All his life he kept an eye out for the grand cycles to which most people are blind from lack not of wisdom but of courage, and in 1928 he sold out. Stillman and Chase had a rough year and a half until the stock market crashed, and there we were, sitting on a stupendous mountain of cash.

Perception swings as if in a breeze, and everyone came to value cash over equity, just as months before they had valued equity over cash. We waited, and waited, until, in 1934, Eugene B. Edgar started buying up the United States of America.

Slowly, he said. Carefully. By the time our liquidity had solidified into ownership of banks, corporations, works of art, energy rights, intellectual property, and real estate, and it appeared as if we had squandered our wealth, the wheel would turn. We would be in a position second to none.

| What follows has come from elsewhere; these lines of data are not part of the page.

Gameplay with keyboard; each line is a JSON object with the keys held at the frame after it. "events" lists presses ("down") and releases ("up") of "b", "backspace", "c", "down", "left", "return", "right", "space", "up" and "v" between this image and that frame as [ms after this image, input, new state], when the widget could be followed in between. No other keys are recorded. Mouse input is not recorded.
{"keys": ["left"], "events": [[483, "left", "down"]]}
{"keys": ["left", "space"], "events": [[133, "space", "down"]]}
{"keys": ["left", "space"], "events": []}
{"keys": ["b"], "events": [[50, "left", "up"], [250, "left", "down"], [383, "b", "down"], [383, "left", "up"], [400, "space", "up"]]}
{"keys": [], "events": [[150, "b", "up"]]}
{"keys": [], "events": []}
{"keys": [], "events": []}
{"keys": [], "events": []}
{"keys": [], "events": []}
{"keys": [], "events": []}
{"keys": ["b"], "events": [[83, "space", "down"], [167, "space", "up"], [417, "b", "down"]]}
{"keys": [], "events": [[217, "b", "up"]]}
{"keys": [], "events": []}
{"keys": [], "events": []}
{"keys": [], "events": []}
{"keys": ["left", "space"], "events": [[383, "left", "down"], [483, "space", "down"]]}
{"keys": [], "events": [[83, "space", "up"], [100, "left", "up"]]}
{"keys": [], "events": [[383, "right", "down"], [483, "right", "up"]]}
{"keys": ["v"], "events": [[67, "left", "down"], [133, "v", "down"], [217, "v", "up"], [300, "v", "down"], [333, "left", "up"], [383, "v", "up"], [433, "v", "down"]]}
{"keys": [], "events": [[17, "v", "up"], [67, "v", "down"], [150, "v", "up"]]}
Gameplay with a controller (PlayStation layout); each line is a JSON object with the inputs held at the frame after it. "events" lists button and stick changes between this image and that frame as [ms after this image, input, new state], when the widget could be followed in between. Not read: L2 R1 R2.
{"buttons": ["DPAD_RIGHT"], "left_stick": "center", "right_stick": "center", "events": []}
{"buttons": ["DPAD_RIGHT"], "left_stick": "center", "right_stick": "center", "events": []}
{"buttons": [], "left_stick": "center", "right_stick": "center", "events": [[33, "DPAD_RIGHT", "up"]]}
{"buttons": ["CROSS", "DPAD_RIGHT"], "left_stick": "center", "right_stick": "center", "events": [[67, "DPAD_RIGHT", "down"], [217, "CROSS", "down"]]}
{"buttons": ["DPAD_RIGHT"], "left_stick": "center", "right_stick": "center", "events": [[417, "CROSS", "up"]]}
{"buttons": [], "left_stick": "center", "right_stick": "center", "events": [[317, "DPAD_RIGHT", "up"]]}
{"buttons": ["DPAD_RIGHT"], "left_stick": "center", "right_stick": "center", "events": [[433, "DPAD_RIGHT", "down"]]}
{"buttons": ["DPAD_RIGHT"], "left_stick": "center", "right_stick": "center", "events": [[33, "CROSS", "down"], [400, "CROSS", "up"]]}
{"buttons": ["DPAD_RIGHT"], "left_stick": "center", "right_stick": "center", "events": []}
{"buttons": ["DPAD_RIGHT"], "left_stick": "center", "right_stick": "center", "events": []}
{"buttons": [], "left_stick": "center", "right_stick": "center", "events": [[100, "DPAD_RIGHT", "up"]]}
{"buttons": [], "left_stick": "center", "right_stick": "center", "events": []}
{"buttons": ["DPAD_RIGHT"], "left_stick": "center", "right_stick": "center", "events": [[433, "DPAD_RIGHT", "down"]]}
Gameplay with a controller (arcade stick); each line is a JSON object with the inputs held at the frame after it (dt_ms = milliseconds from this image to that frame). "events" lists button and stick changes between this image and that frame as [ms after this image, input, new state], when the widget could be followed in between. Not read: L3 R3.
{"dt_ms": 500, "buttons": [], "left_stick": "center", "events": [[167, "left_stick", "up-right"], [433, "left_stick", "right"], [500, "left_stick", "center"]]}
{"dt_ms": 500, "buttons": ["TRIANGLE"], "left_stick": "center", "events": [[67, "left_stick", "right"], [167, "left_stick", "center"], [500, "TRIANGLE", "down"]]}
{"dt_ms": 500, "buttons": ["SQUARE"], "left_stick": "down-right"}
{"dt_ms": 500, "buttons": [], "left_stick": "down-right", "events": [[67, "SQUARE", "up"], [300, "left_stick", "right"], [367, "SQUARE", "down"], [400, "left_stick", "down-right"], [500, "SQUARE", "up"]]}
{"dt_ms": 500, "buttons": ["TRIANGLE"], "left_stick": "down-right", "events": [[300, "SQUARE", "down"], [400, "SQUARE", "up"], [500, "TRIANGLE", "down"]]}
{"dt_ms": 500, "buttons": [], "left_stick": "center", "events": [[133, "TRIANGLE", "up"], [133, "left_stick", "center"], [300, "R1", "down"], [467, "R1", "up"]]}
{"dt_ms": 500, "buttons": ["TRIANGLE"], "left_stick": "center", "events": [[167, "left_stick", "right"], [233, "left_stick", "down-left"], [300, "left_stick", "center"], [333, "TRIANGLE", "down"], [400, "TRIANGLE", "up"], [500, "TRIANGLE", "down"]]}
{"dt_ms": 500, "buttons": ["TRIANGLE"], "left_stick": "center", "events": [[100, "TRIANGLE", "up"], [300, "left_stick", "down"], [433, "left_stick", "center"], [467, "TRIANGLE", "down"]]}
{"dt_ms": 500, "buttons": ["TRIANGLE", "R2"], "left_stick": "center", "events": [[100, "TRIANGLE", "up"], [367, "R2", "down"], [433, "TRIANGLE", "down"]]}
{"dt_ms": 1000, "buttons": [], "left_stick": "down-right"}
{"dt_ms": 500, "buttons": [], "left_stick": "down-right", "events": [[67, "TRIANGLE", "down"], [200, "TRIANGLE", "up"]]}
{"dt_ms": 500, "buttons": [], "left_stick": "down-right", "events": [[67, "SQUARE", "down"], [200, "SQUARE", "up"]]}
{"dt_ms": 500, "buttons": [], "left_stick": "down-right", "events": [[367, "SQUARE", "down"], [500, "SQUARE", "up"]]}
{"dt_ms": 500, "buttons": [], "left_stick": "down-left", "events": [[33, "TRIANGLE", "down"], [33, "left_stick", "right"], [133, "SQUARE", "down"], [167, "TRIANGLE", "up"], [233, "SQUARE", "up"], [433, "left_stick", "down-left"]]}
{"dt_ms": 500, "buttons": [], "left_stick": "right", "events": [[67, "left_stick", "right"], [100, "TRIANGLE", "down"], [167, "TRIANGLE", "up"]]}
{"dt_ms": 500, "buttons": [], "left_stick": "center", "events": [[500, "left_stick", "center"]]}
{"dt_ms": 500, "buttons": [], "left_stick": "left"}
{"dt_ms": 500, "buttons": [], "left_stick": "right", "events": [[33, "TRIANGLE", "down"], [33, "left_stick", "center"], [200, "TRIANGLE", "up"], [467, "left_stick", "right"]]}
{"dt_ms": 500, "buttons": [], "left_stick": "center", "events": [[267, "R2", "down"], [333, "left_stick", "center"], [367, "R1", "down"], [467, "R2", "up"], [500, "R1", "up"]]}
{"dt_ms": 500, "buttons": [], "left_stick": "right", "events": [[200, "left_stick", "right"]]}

When I pointed out to him that we had long been in a position second to none, he raised his old leathery turtle head from a starched white collar, rotated it a quarter turn both left and right, lowered it, and said, "Just multiply that by eight."

I was not a senior partner then, in fact not even a partner. I was peripheral to a cabal of sycophants that had won Eugene B. Edgar's favor and needed a person much lower than themselves to be kicked. When mules are slapped on the nose, they kick, and my job was to stand in back of them.